以上実施例で示したごとく、本発明による音声人力装置
を用いれば、間違うことなく確実に音声のデータを人力
することができる０なお本実施例においては入力音声デ
ータを認。As shown in the embodiments above, by using the human voice input device according to the present invention, it is possible to input voice data reliably without making any mistakes.In this embodiment, input voice data is recognized.

識した結果を音声合成にてエコーバックする方式につい
て述べているが、これに限ることなく他の手段例えばＣ
ＲＴディスプレイなトラ用イてもその効果に変りはない
。Although this article describes a method of echoing back the recognized results using speech synthesis, other methods such as C
Even if you use the RT display for tigers, the effect remains the same.

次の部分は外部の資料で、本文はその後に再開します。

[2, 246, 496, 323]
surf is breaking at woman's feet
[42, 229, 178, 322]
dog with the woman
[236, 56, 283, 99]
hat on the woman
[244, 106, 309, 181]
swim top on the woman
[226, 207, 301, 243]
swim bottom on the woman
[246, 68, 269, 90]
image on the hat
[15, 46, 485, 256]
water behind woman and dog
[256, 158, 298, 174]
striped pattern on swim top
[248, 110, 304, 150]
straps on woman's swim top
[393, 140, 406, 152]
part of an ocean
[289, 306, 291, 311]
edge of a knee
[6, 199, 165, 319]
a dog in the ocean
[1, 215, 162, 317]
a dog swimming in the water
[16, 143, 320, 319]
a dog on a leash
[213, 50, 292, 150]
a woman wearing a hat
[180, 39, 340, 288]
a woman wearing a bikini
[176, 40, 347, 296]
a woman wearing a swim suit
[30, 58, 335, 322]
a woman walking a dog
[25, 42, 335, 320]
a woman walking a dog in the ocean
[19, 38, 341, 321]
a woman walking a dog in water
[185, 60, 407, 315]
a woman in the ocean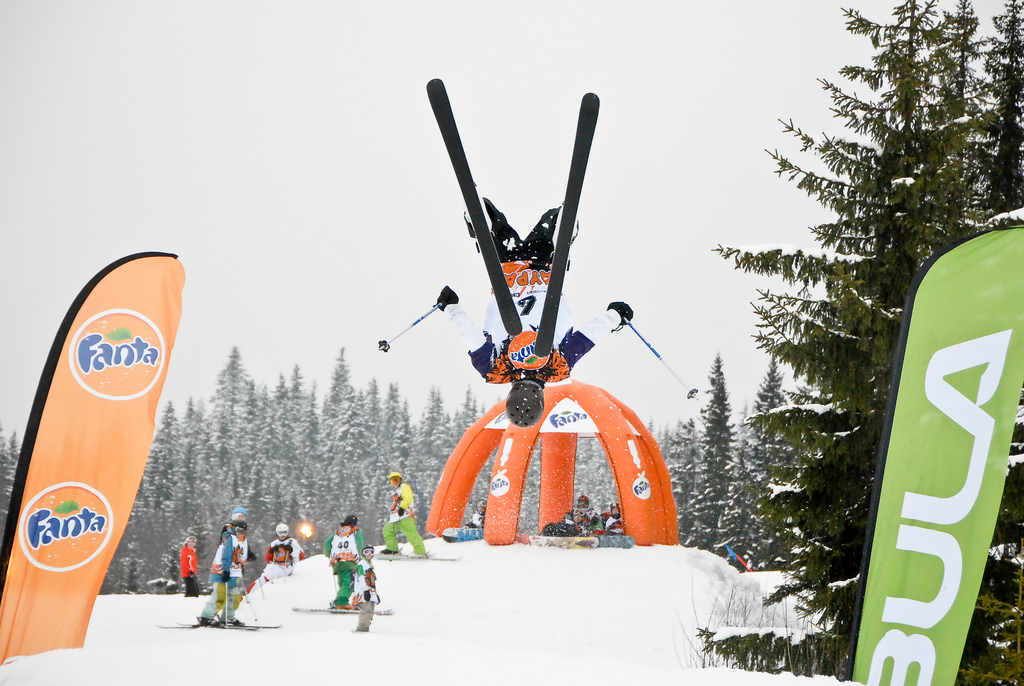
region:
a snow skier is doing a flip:
[366, 72, 708, 439]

[Brief explanation of the drawing]

第１図は本発明による音声データ入力装置の構成を示す
図、第２図は本発明による音声データ入力装置の動作の
フローを示す図、第３図は警音声データの人力のタイ々ングを示す図、第４図は人力
した音声を分析し認識した結果をデータ化する場合のデ
ータのビクＦパターンを示す図、第５図は音声データＲ
ＯＭのアドレスを示す図である。１２・・・音声分析認識回路、１５・・・音声合成回路１６・・・タイ々ング信号発生回路、２１・・・音声入力作業、２２・・・エコーバック、２６・・・音声合成ルーチン。代理人弁理士　薄　１）利　幸４．−２、才１図牙　Ｚ　図２才　＋　図ＭＳＦ３　　　　　　　１−３Ｂ才　　、デ　　目FIG. 1 is a diagram showing the configuration of the voice data input device according to the present invention, FIG. 2 is a diagram showing the operation flow of the voice data input device according to the present invention, and FIG. 3 is a diagram showing the manual timing of police voice data. Figure 4 is a diagram showing the BIC F pattern of data when human-generated voice is analyzed and the recognition results are converted into data, and Figure 5 is voice data R.
It is a figure which shows the address of OM. 12...Speech analysis recognition circuit, 15...Speech synthesis circuit 16...Timing signal generation circuit, 21...Speech input work, 22...Echo back, 26...Speech synthesis routine. Representative Patent Attorney Susuki 1) Yuki Toshi 4. -2, Sai1 Zug Z Figure 2 Sai + Figure MSF3 1-3B Sai, De eyes

Claims

[Claims]

1. A voice recognition circuit for recognizing voice data composed of 11 or more elements, a means for echoing back the recognized content to the user according to the result of the discussion, and the voice data. It is equipped with a circuit for generating a signal for timing the input of the input and the generation of echo back by voice synthesis, and a means for controlling the above circuit, and the generated sound of the voice data is determined based on the content of the echo back. A voice data human-powered device, characterized in that if the content is different from the manually-generated data, the data can be manually input again, and the voice data can be reliably inputted by repeating the above procedure.